A Closer Look at an HOA Board Member’s Duty to Homeowners

Whenever a homeowner association (HOA) starts thinking in terms of a construction defect lawsuit against its developer and/or builder, its board members will inevitably be confronted with the purported risk and liability to their homeowners if they do not pursue the alleged defects and deficiencies brought to their attention.

Not surprisingly, the board members are on occasion led to believe that pursuing such claims is synonymous with acting in the homeowners’ “best interests.” Further—and unfortunately—board members often feel as though they will breach their obligation to the homeowners if they don’t agree to proceed with such claims.

Nevertheless, how well do we really know what the board members’ duty actually consists of, when it applies, and what potential liability exists for a board member’s breach of same?  The answers might surprise you.

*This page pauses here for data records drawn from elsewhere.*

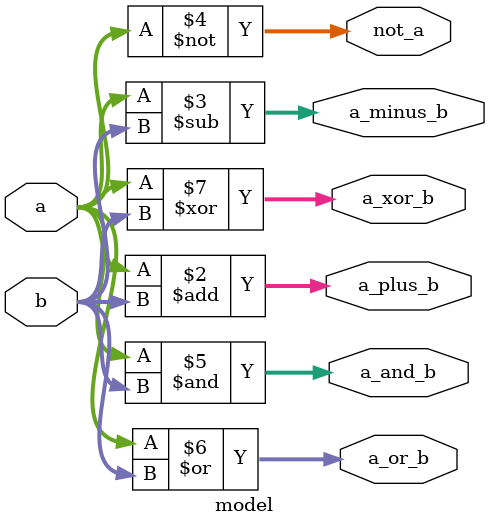
<source format=sv>
module model #(parameter
  DATA_WIDTH = 32
) (
  input  [DATA_WIDTH-1:0] a,
  input  [DATA_WIDTH-1:0] b,
  output logic [DATA_WIDTH-1:0] a_plus_b,
  output logic [DATA_WIDTH-1:0] a_minus_b,
  output logic [DATA_WIDTH-1:0] not_a,
  output logic [DATA_WIDTH-1:0] a_and_b,
  output logic [DATA_WIDTH-1:0] a_or_b,
  output logic [DATA_WIDTH-1:0] a_xor_b
);

  always@(*) begin
    a_plus_b = a+b;
    a_minus_b = a-b;
    not_a = ~a;
    a_and_b = a&b;
    a_or_b = a|b;
    a_xor_b = a^b;
  end


endmodule

</source>
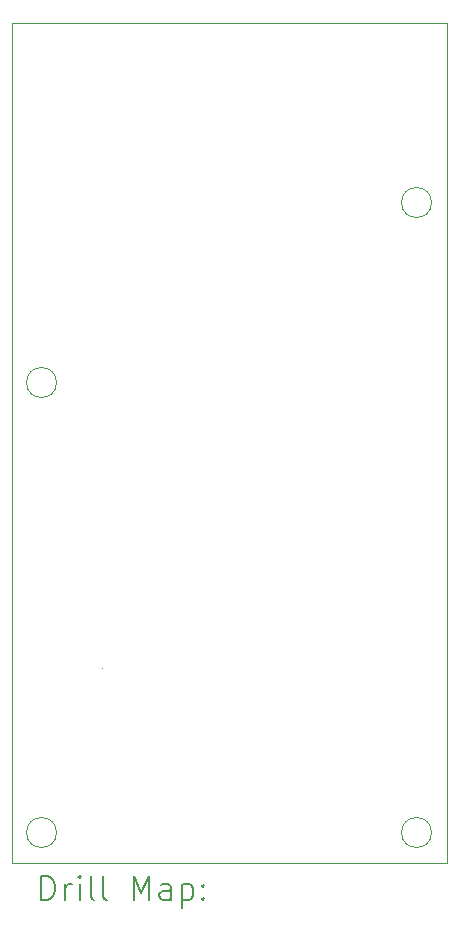
<source format=gbr>
%FSLAX45Y45*%
G04 Gerber Fmt 4.5, Leading zero omitted, Abs format (unit mm)*
G04 Created by KiCad (PCBNEW 6.0.1-79c1e3a40b~116~ubuntu20.04.1) date 2022-02-01 23:30:45*
%MOMM*%
%LPD*%
G01*
G04 APERTURE LIST*
%TA.AperFunction,Profile*%
%ADD10C,0.100000*%
%TD*%
%ADD11C,0.200000*%
G04 APERTURE END LIST*
D10*
X10287000Y-8001000D02*
X13970000Y-8001000D01*
X10668000Y-14859000D02*
G75*
G03*
X10668000Y-14859000I-127000J0D01*
G01*
X13970000Y-8001000D02*
X13970000Y-15113000D01*
X13970000Y-15113000D02*
X10287000Y-15113000D01*
X13843000Y-9525000D02*
G75*
G03*
X13843000Y-9525000I-127000J0D01*
G01*
X10287000Y-15113000D02*
X10287000Y-8001000D01*
X10668000Y-11049000D02*
G75*
G03*
X10668000Y-11049000I-127000J0D01*
G01*
X11049000Y-13462000D02*
G75*
G03*
X11049000Y-13462000I0J0D01*
G01*
X13843000Y-14859000D02*
G75*
G03*
X13843000Y-14859000I-127000J0D01*
G01*
D11*
X10539619Y-15428476D02*
X10539619Y-15228476D01*
X10587238Y-15228476D01*
X10615810Y-15238000D01*
X10634857Y-15257048D01*
X10644381Y-15276095D01*
X10653905Y-15314190D01*
X10653905Y-15342762D01*
X10644381Y-15380857D01*
X10634857Y-15399905D01*
X10615810Y-15418952D01*
X10587238Y-15428476D01*
X10539619Y-15428476D01*
X10739619Y-15428476D02*
X10739619Y-15295143D01*
X10739619Y-15333238D02*
X10749143Y-15314190D01*
X10758667Y-15304667D01*
X10777714Y-15295143D01*
X10796762Y-15295143D01*
X10863429Y-15428476D02*
X10863429Y-15295143D01*
X10863429Y-15228476D02*
X10853905Y-15238000D01*
X10863429Y-15247524D01*
X10872952Y-15238000D01*
X10863429Y-15228476D01*
X10863429Y-15247524D01*
X10987238Y-15428476D02*
X10968190Y-15418952D01*
X10958667Y-15399905D01*
X10958667Y-15228476D01*
X11092000Y-15428476D02*
X11072952Y-15418952D01*
X11063429Y-15399905D01*
X11063429Y-15228476D01*
X11320571Y-15428476D02*
X11320571Y-15228476D01*
X11387238Y-15371333D01*
X11453905Y-15228476D01*
X11453905Y-15428476D01*
X11634857Y-15428476D02*
X11634857Y-15323714D01*
X11625333Y-15304667D01*
X11606286Y-15295143D01*
X11568190Y-15295143D01*
X11549143Y-15304667D01*
X11634857Y-15418952D02*
X11615809Y-15428476D01*
X11568190Y-15428476D01*
X11549143Y-15418952D01*
X11539619Y-15399905D01*
X11539619Y-15380857D01*
X11549143Y-15361809D01*
X11568190Y-15352286D01*
X11615809Y-15352286D01*
X11634857Y-15342762D01*
X11730095Y-15295143D02*
X11730095Y-15495143D01*
X11730095Y-15304667D02*
X11749143Y-15295143D01*
X11787238Y-15295143D01*
X11806286Y-15304667D01*
X11815809Y-15314190D01*
X11825333Y-15333238D01*
X11825333Y-15390381D01*
X11815809Y-15409428D01*
X11806286Y-15418952D01*
X11787238Y-15428476D01*
X11749143Y-15428476D01*
X11730095Y-15418952D01*
X11911048Y-15409428D02*
X11920571Y-15418952D01*
X11911048Y-15428476D01*
X11901524Y-15418952D01*
X11911048Y-15409428D01*
X11911048Y-15428476D01*
X11911048Y-15304667D02*
X11920571Y-15314190D01*
X11911048Y-15323714D01*
X11901524Y-15314190D01*
X11911048Y-15304667D01*
X11911048Y-15323714D01*
M02*

</source>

Colorado’s Common Interest Ownership Act, which was enacted ideally to “establish a clear, comprehensive, and uniform framework for the creation and operation of common interest communities” – but which in reality provides the statutory basis for most multi-family construction defect lawsuits – describes a board member’s duty of care in express and unequivocal terms:

Except as otherwise provided in subsection (2.5) of this section [pertaining to the investment of the association’s reserve funds]:

(a)              If appointed by the declarant, in the performance of their duties, the officers and members of the executive board are required to exercise the care required of fiduciaries of the unit owners.
(b)       If not appointed by the declarant, no member of the executive board and no officer shall be liable for actions taken or omissions made in the performance of such member’s duties except for wanton and willful acts or omissions.

C.R.S § 38-33.3-303(2) (emphasis added).  To be sure, as set forth in subsection (2)(a) above, an officer or board member appointed by the declarant, .i.e., the developer/builder, does indeed have a fiduciary duty to the homeowners. Accordingly, it is common for such declarant-appointed officers to be named personally in construction defect lawsuits.

Subsection (2)(b), in contrast, makes it very clear that HOA-appointed or elected officers and board members shall not be liable for their actions or omissions made within the performance of their duties, except for wanton or willful acts or omissions. In such instances, Colorado courts have determined that the board member’s conduct will be measured against the “business judgment rule,” which generally holds that board members will not be held liable for errors or mistakes in judgment, pertaining to law or fact, when they have exercised their judgment or discretion in good faith.

Furthermore, Colorado law makes it clear that courts will generally not interfere with a board member’s decision regarding whether to pursue a claim, provided they engage in a “reasonable and honest exercise of [that] judgment.” See Rywalt v. Writer Corp., 526 P.2d 316 (Colo. 1974).  

In the context of a board member’s decision to [or not to] pursue claims against a developer or builder for alleged construction defects, it reasonably follows that such a board member will not be subject to liability unless they willfully or wantonly fail to exercise judgment and discretion in good faith.

Given Colorado’s construction litigation climate, where homeowners and communities are subjected to long and frustrating legal battles with uncertain results (while the attorneys and forensic experts profit), it begs the question whether the board members’ decision to pursue such claims was really in the homeowners’ best interests in the first place.